Grade is a small JavaScript library that looks at an image on a web page and automatically generates a matching color gradient for the background behind it. It picks the two most prominent colors from the image and blends them into a smooth gradient that wraps the image in a visually coordinated frame, without any manual color picking required. The typical use case is a music or movie app, a product page, or any design where you want album art, poster images, or product photos to feel integrated with the surrounding page rather than floating on a plain white or fixed-color background. Instead of choosing a background color yourself, Grade reads the image and figures out what fits.

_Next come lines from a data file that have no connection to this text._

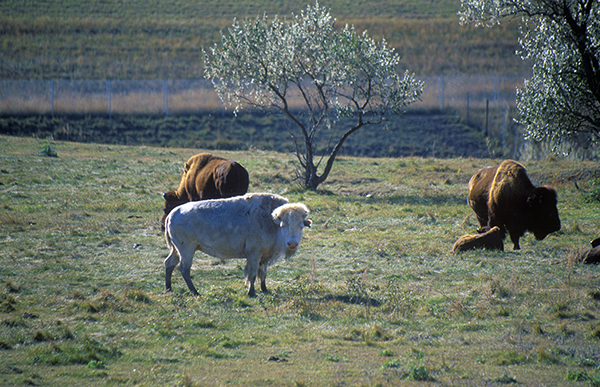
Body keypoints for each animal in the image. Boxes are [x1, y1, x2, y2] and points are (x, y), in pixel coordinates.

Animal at [165, 193, 314, 298]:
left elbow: (263, 273)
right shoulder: (254, 254)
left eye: (301, 225)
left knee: (169, 263)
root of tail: (172, 214)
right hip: (187, 250)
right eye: (283, 225)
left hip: (177, 250)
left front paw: (265, 289)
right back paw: (195, 292)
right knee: (184, 269)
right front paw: (252, 293)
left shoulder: (264, 256)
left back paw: (169, 289)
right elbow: (252, 274)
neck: (271, 220)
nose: (292, 243)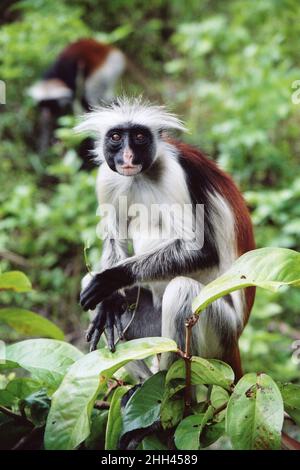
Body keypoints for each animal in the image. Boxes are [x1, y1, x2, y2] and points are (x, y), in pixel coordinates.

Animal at [76, 97, 254, 380]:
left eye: (139, 137)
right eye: (115, 137)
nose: (127, 156)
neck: (141, 175)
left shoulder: (174, 173)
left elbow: (201, 251)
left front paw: (111, 278)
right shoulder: (108, 177)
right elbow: (115, 240)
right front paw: (109, 301)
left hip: (223, 328)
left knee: (182, 289)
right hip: (153, 328)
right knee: (89, 283)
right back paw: (141, 383)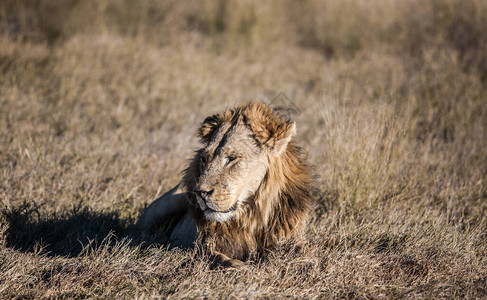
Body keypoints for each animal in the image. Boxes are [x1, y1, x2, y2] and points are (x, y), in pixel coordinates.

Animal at [135, 102, 314, 268]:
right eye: (204, 158)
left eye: (232, 158)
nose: (200, 193)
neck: (251, 217)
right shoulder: (201, 244)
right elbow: (215, 256)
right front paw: (239, 267)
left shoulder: (293, 238)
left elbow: (303, 253)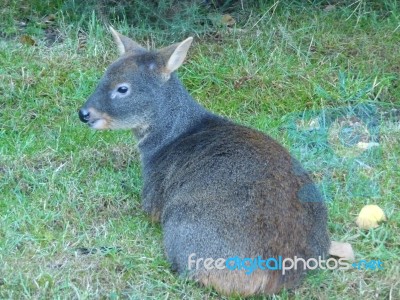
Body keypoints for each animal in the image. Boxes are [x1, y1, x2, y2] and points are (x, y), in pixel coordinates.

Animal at [79, 28, 332, 296]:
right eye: (103, 76)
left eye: (123, 88)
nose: (84, 113)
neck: (170, 137)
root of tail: (275, 270)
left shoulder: (153, 194)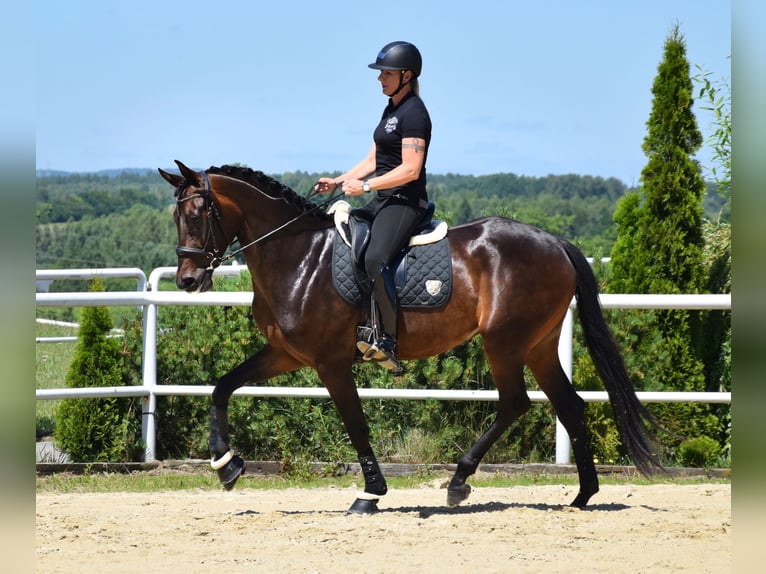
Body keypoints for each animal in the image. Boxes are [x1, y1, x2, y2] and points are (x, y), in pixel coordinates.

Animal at [159, 160, 664, 516]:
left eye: (200, 213)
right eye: (176, 216)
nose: (187, 280)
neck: (298, 257)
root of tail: (555, 242)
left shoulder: (330, 362)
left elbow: (355, 424)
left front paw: (370, 494)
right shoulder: (285, 354)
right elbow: (222, 386)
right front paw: (226, 465)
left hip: (504, 341)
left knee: (515, 402)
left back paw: (459, 482)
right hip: (538, 345)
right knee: (568, 405)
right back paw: (582, 495)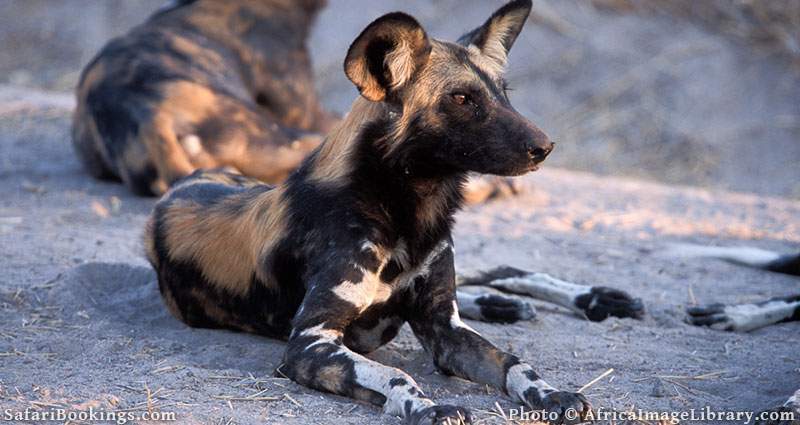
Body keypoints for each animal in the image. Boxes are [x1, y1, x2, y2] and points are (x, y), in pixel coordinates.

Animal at [141, 2, 648, 420]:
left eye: (504, 93)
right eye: (462, 98)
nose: (544, 147)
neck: (411, 212)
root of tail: (189, 178)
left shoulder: (444, 327)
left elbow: (516, 363)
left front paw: (553, 394)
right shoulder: (309, 342)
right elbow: (394, 375)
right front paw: (429, 407)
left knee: (499, 271)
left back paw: (594, 299)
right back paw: (504, 305)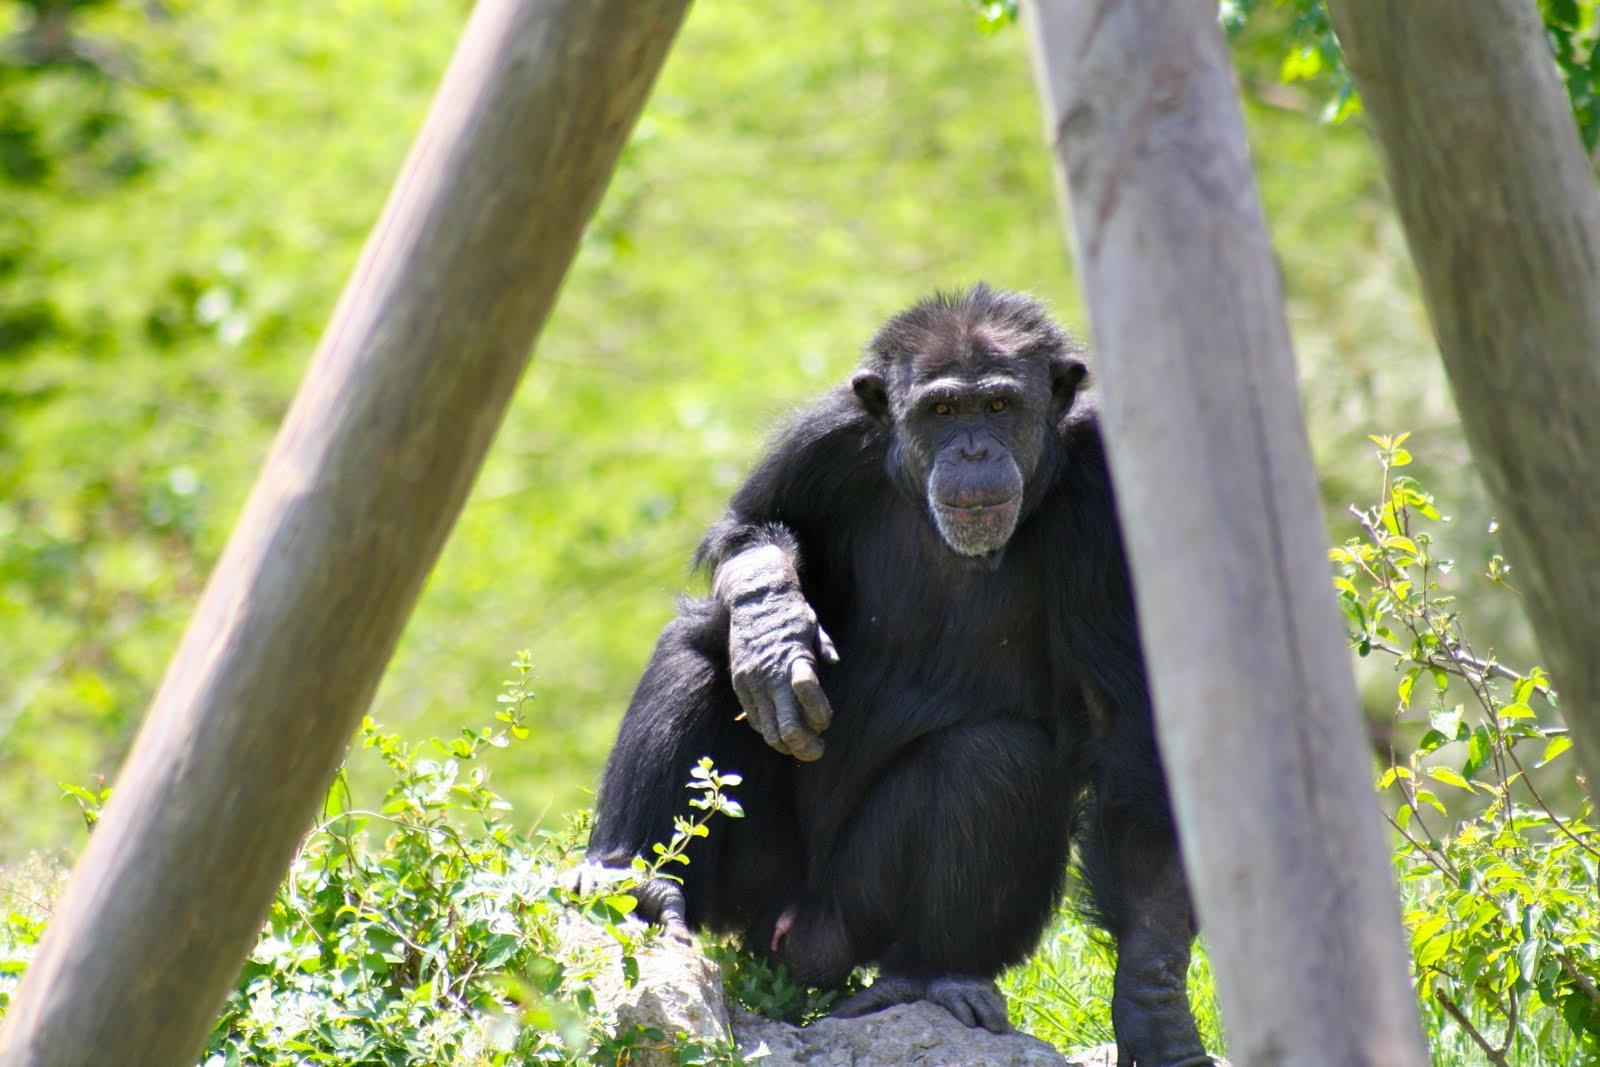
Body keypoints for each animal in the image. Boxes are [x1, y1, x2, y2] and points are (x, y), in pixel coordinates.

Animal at [588, 283, 1209, 1067]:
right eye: (941, 411)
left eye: (999, 406)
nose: (972, 447)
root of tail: (783, 937)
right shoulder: (825, 439)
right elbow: (748, 529)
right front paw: (769, 617)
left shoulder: (1110, 499)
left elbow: (1127, 734)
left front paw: (1154, 1011)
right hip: (751, 882)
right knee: (698, 648)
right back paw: (633, 882)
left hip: (845, 919)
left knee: (994, 756)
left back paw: (931, 975)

Setup is straightforward: you wrap each image in a container element, then call the library with a reference to those containers. Grade scans each image using the browser's built-in canvas drawing system, extracts the dominant colors, and applies the resulting gradient as a CSS background on the container. No server-side processing is involved. The library can be added to a project by downloading the file directly, loading it from a CDN, or installing via npm. There is also an option to receive the gradient data as a JavaScript object rather than having it applied to the page automatically, which lets developers use the extracted colors in their own way. One practical limitation: because the library reads pixel data from images using the browser's canvas element, it cannot process images hosted on a different domain unless that domain has been configured to permit cross-origin access. The README includes instructions for enabling this on Amazon S3. The library is released under the MIT license.